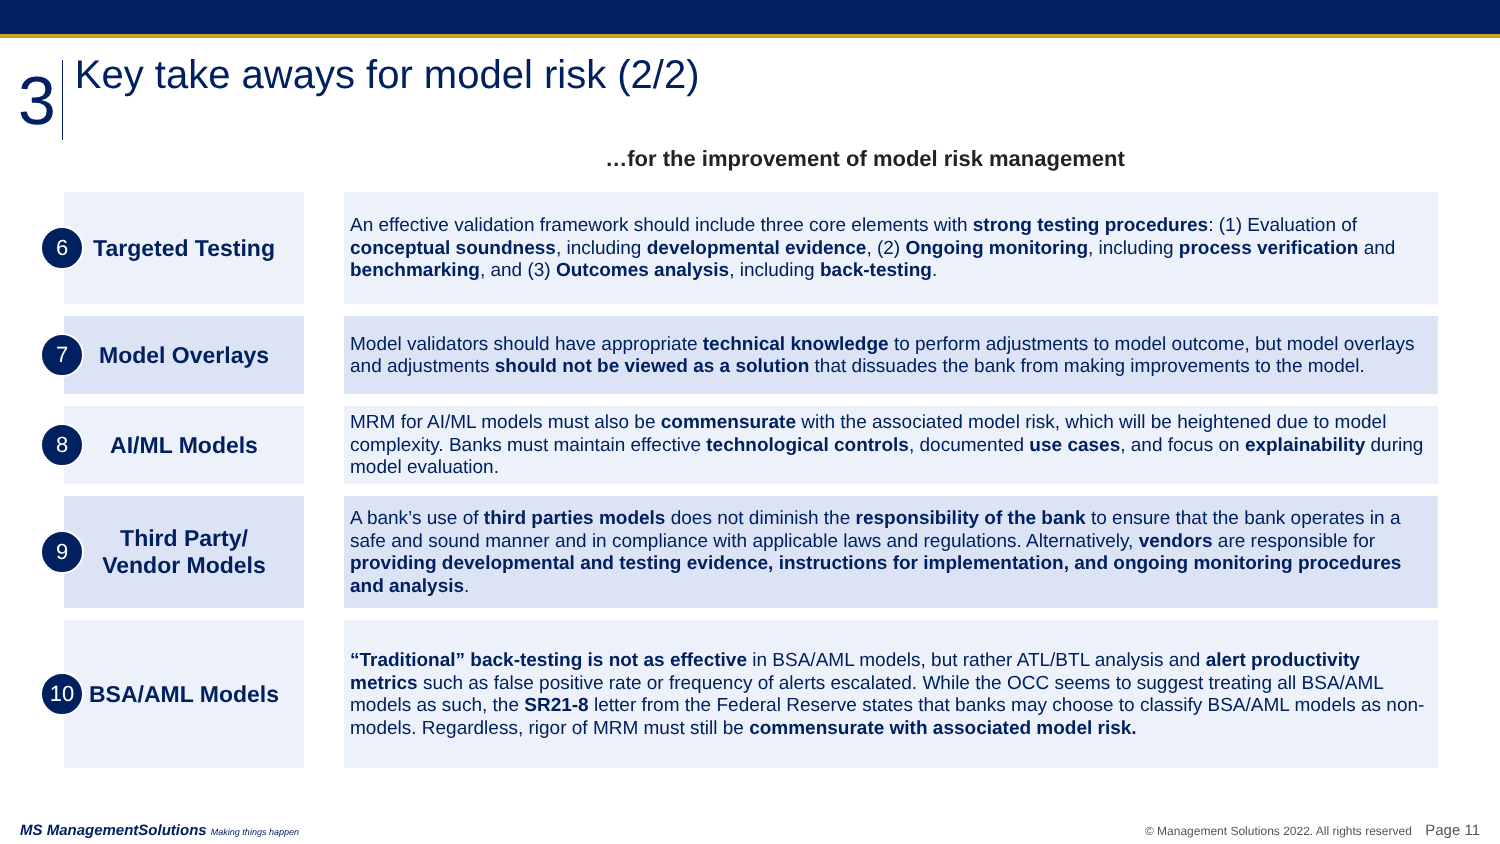3
Key take aways for model risk (2/2)
…for the improvement of model risk management
6 Targeted Testing
An effective validation framework should include three core elements with strong testing procedures: (1) Evaluation of conceptual soundness, including developmental evidence, (2) Ongoing monitoring, including process verification and benchmarking, and (3) Outcomes analysis, including back-testing.
7 Model Overlays
Model validators should have appropriate technical knowledge to perform adjustments to model outcome, but model overlays and adjustments should not be viewed as a solution that dissuades the bank from making improvements to the model.
8 AI/ML Models
MRM for AI/ML models must also be commensurate with the associated model risk, which will be heightened due to model complexity. Banks must maintain effective technological controls, documented use cases, and focus on explainability during model evaluation.
9 Third Party/
Vendor Models
A bank’s use of third parties models does not diminish the responsibility of the bank to ensure that the bank operates in a safe and sound manner and in compliance with applicable laws and regulations. Alternatively, vendors are responsible for providing developmental and testing evidence, instructions for implementation, and ongoing monitoring procedures and analysis.
10 BSA/AML Models
“Traditional” back-testing is not as effective in BSA/AML models, but rather ATL/BTL analysis and alert productivity metrics such as false positive rate or frequency of alerts escalated. While the OCC seems to suggest treating all BSA/AML models as such, the SR21-8 letter from the Federal Reserve states that banks may choose to classify BSA/AML models as non-models. Regardless, rigor of MRM must still be commensurate with associated model risk.
MS ManagementSolutions Making things happen © Management Solutions 2022. All rights reserved Page 11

....................

_What you have to do_: Using the entries above, give again exactly the lines from the line holding "Model validators should" through the line holding "Vendor Models". Include both end lines and nothing else.

_Written answer_:
Model validators should have appropriate technical knowledge to perform adjustments to model outcome, but model overlays and adjustments should not be viewed as a solution that dissuades the bank from making improvements to the model.
8 AI/ML Models
MRM for AI/ML models must also be commensurate with the associated model risk, which will be heightened due to model complexity. Banks must maintain effective technological controls, documented use cases, and focus on explainability during model evaluation.
9 Third Party/
Vendor Models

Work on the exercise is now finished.